Algerian President Abdelaziz Bouteflika sits in a wheelchair after taking oath as President in Algiers. Algeria's powerful army chief said Tuesday

Bouteflika to resign before 28 April

The Constitutional Council was expected to convene Wednesday to formalize his departure.

Under Algeria's constitution, Abdelkader Bensalah, chairman of the upper house of Parliament, would take over as caretaker president for 90 days until elections are held.

After Mr Gaid Salah's call for the implementation of Article 102 we had expected the process to begin very soon, but the week since has shown the Bouteflika clan's determination to play for time.

Hundreds of thousands of Algerians have taken to the streets since 22 February to protest against Bouteflika running for a fifth term in office, calling for the removal of the president and the government.

The 82-year-old, who has been in power for 20 years, will ensure "continuity of the state's institutions" before he quits, a presidential statement carried by state news agency APS said.

Faced with massive street protests across the North African country, a succession of veteran Bouteflika loyalists have deserted the president in recent days. Gaid Salah kept his position in a new government named Sunday, though it is unclear why.

His resignation caps six weeks of peaceful marches by protesters who wanted not just Bouteflika but the entire system to make an exit.

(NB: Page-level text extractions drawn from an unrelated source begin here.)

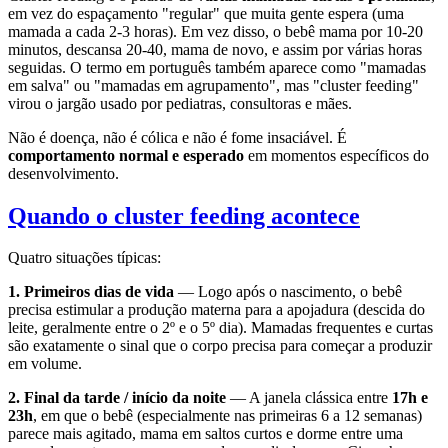
em vez do espaçamento "regular" que muita gente espera (uma
mamada a cada 2-3 horas). Em vez disso, o bebê mama por 10-20
minutos, descansa 20-40, mama de novo, e assim por várias horas
seguidas. O termo em português também aparece como "mamadas
em salva" ou "mamadas em agrupamento", mas "cluster feeding"
virou o jargão usado por pediatras, consultoras e mães.
Não é doença, não é cólica e não é fome insaciável. É
comportamento normal e esperado
em momentos específicos do
desenvolvimento.
Quando o cluster feeding acontece
Quatro situações típicas:
1. Primeiros dias de vida
— Logo após o nascimento, o bebê
precisa estimular a produção materna para a apojadura (descida do
leite, geralmente entre o 2º e o 5º dia). Mamadas frequentes e curtas
são exatamente o sinal que o corpo precisa para começar a produzir
em volume.
2. Final da tarde / início da noite
— A janela clássica entre
17h e
23h
, em que o bebê (especialmente nas primeiras 6 a 12 semanas)
parece mais agitado, mama em saltos curtos e dorme entre uma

However, more than two-thirds of Algerians are now under 30, and are seeking a more "democratic Algeria" as they chanted in the protests.

The Defense Ministry statement Tuesday appeared to be a final warning, and the catalyst for Bouteflika's resignation.

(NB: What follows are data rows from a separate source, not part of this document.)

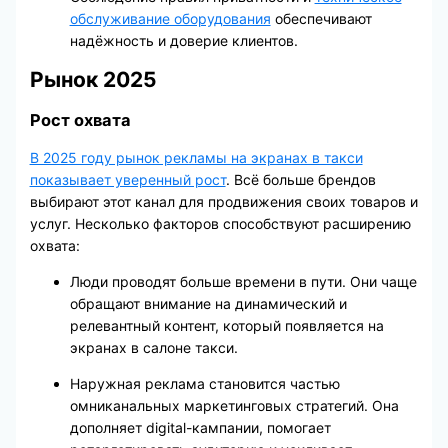
обслуживание оборудования
обеспечивают
надёжность и доверие клиентов.
Рынок 2025
Рост охвата
В 2025 году рынок рекламы на экранах в такси
показывает уверенный рост
. Всё больше брендов
выбирают этот канал для продвижения своих товаров и
услуг. Несколько факторов способствуют расширению
охвата:
Люди проводят больше времени в пути. Они чаще
обращают внимание на динамический и
релевантный контент, который появляется на
экранах в салоне такси.
Наружная реклама становится частью
омниканальных маркетинговых стратегий. Она
дополняет digital-кампании, помогает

The future of Algeria is up to its people, the United States said on Tuesday, after veteran president Abdelaziz Bouteflika resigned under pressure from the military. Bouteflika has ruled the country since 1999, despite promising in 2012 to step down after his third term.

The insurgency then linked up with al-Qaida and metastasized into a Sahara-wide extremist movement.

"I have taken this step because I am keen to put an end to the current bickering", Bouteflika said in a letter released on state media, using his main means of communication since suffering a stroke in 2013 and largely disappearing from public view.

On Monday, Bouteflika vowed to step down as president before his fourth term officially expires later this month. The opposition, which has lost its credibility by remaining too passive, even by participating in power, could it find a real leader?

Algerian demonstrators stage a protest in Algiers, Algeria, April 2, 2019.

Since 2014 Haddad was the president of the Business Leaders Forum, Algeria's leading employers' organisation but he quit the post on Thursday as criticism mounted against him for supporting Bouteflika.

The announcement on Bouteflika's resignation "doesn't change anything", psychology student Meriem Medjdoub said as she marched in central Algiers with around 1,000 protesters. Placard, center, reads, "when the system fails we have to make justice by ourselves".